#### Source material

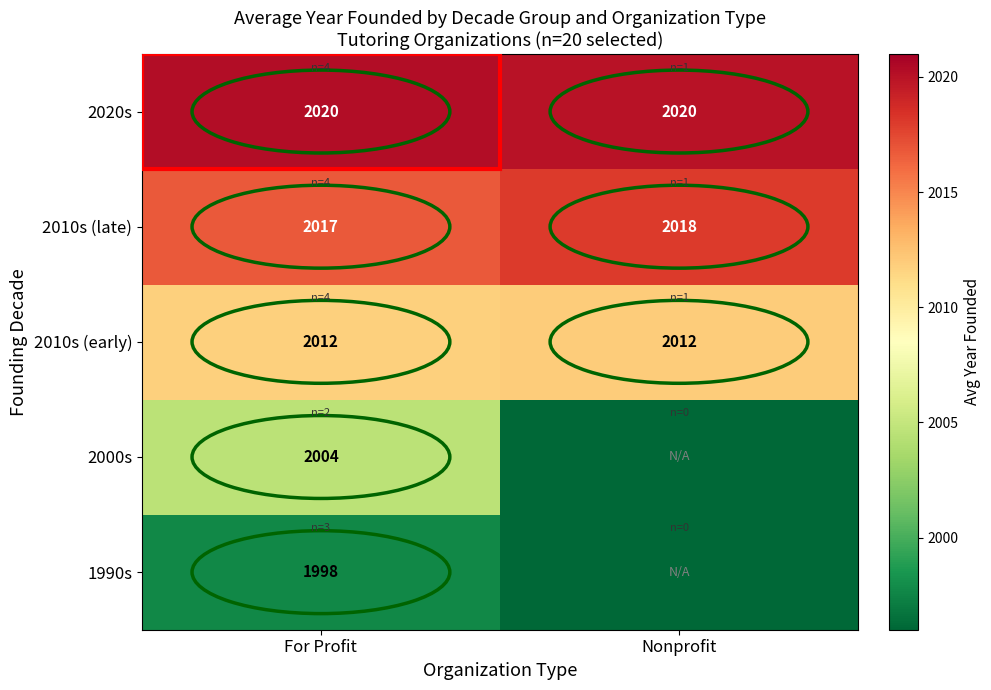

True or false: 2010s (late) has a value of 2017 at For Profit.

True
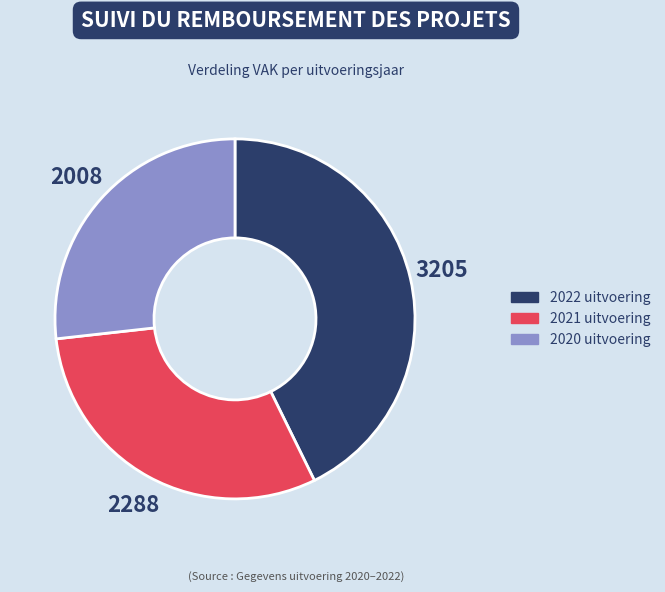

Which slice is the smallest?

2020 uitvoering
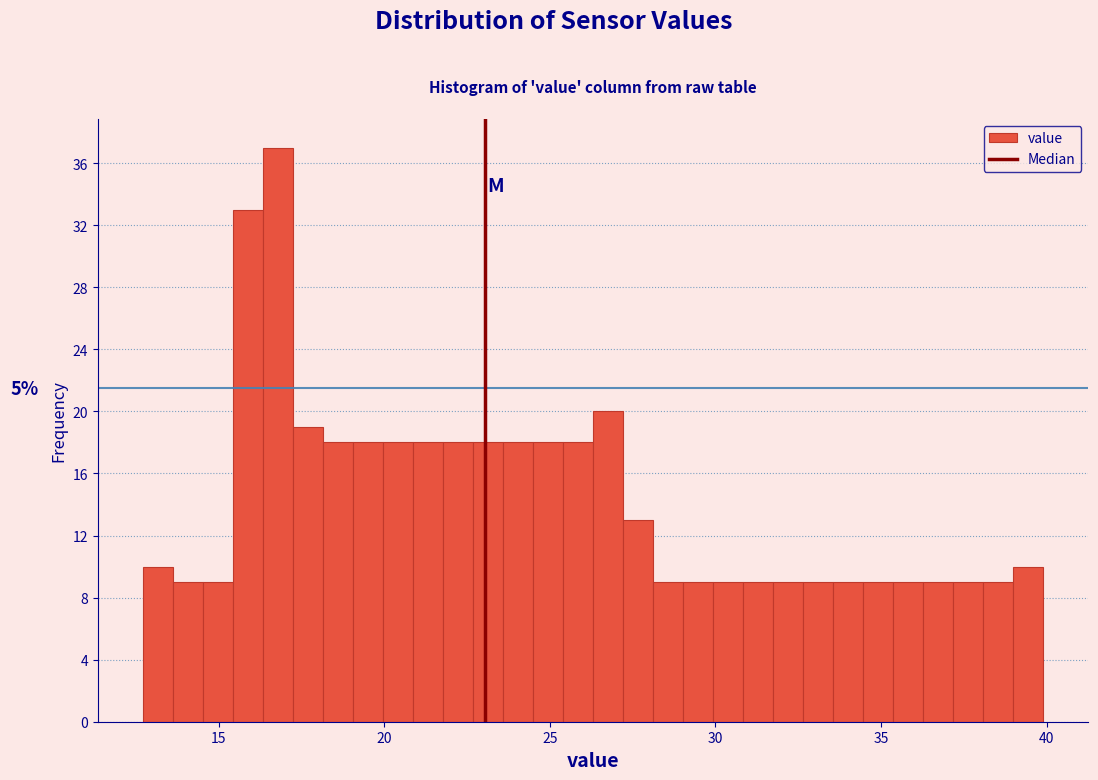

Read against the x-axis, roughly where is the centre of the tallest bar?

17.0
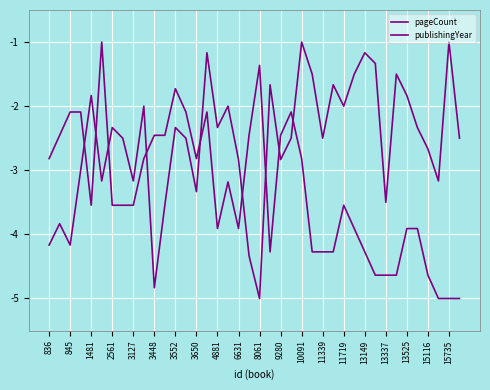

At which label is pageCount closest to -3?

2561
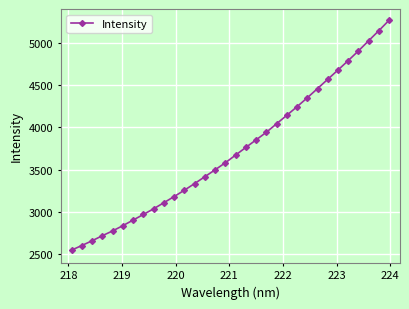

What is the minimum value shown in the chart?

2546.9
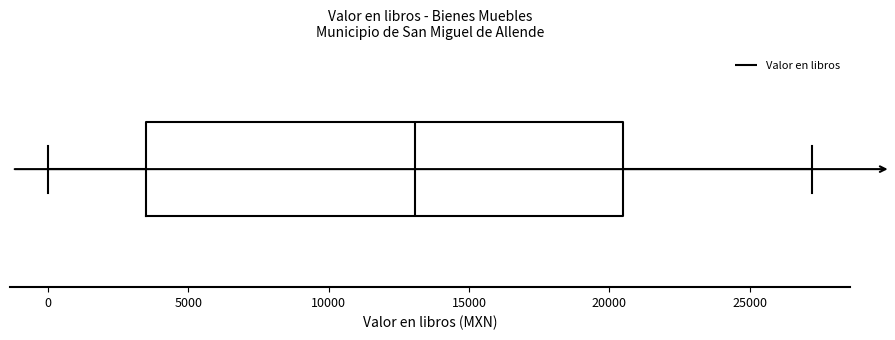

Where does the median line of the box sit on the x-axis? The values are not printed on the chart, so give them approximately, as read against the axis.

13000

########

Task goal - Put the lines of all the records above into a numbered list, skipping blank lines and leaving out the pictures.

Problem solution -
1. True or false: 2010s (late) has a value of 2017 at For Profit.
2. True
3. Which slice is the smallest?
4. 2020 uitvoering
5. Read against the x-axis, roughly where is the centre of the tallest bar?
6. 17.0
7. At which label is pageCount closest to -3?
8. 2561
9. What is the minimum value shown in the chart?
10. 2546.9
11. Where does the median line of the box sit on the x-axis? The values are not printed on the chart, so give them approximately, as read against the axis.
12. 13000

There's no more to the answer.